Portanto, nesse processo é necessário não ignorar a relação entre sociedade civil e plataformas. Organizações como SMEX e EFF reportam que a sociedade civil árabe e ativistas interessados em proteger a privacidade online e o direito à liberdade de expressão enfrentam grandes desafios. Em uma região onde o espaço online se torna crucial para conexão, mobilização e documentação de violações de direitos humanos, essas vozes são frequentemente ignoradas pelas plataformas.
Em muitos casos, existe uma intensificação da censura em países como a Síria. Neste caso, as plataformas devem ir além do tradicional “playbook” focado na política e no lucro, e priorizar representação democrática, protegendo as necessidades das vozes dissidentes, minorias e da sociedade civil enquanto respeitando o processo democrático da sociedade fornecendo transparência e accoutability.
Este é um bom momento para considerar novas estratégias que definam a governança das plataformas em assuntos políticos externos.
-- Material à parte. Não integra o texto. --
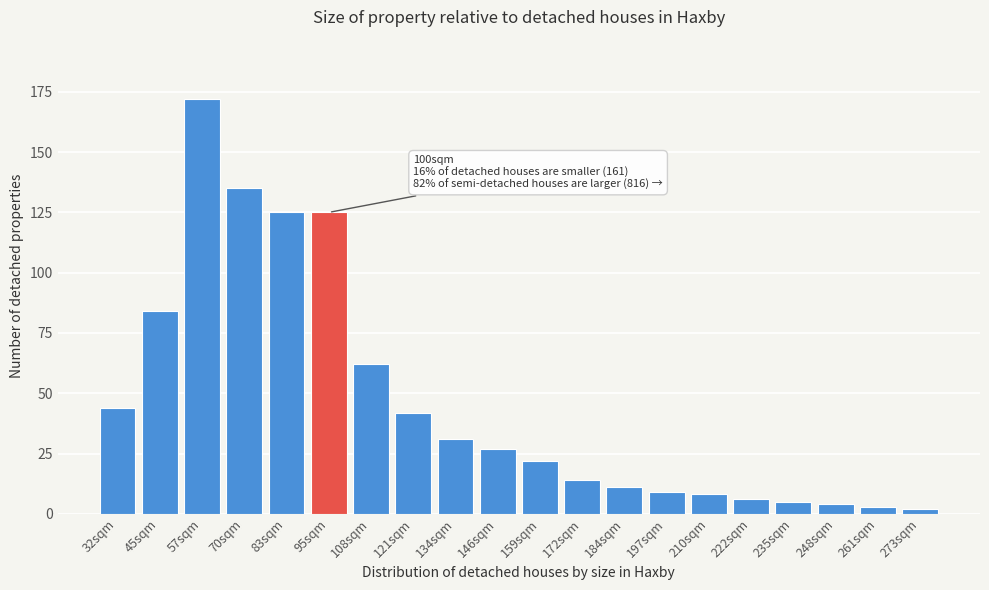

Reading left to right, transcribe all the data shown in this chart.

44	84	172	135	125	125	62	42	31	27	22	14	11	9	8	6	5	4	3	2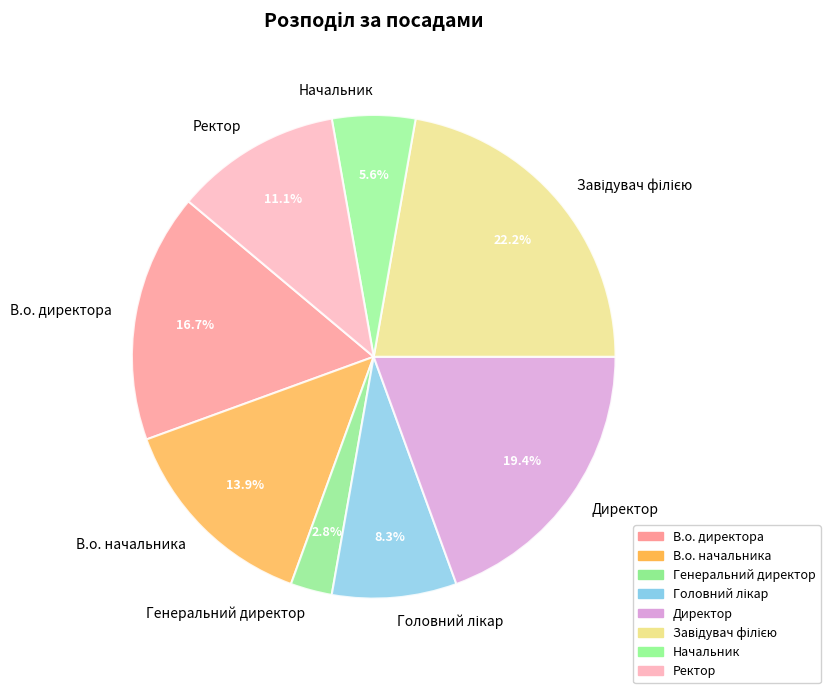

What is the ratio of the value at В.о. директора to the value at В.о. начальника?

1.2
Assim, é necessário repensar a governança nesses cenários, não para advogar a presença de grupos e indivíduos que disseminem desinformação, mensagens de ódio, ou instiguem violência, mas sim para desenvolver estratégias aplicáveis em situações que não fazem nem parte do “manual de instruções” dos Estados Unidos e nem se limitam somente aos interesses comerciais das plataformas.
Certamente essas questões são complexas e essa é uma visão idealista de um futuro, porém esses são elementos que necessitam reflexão e que vão além do caso que vemos hoje na Síria.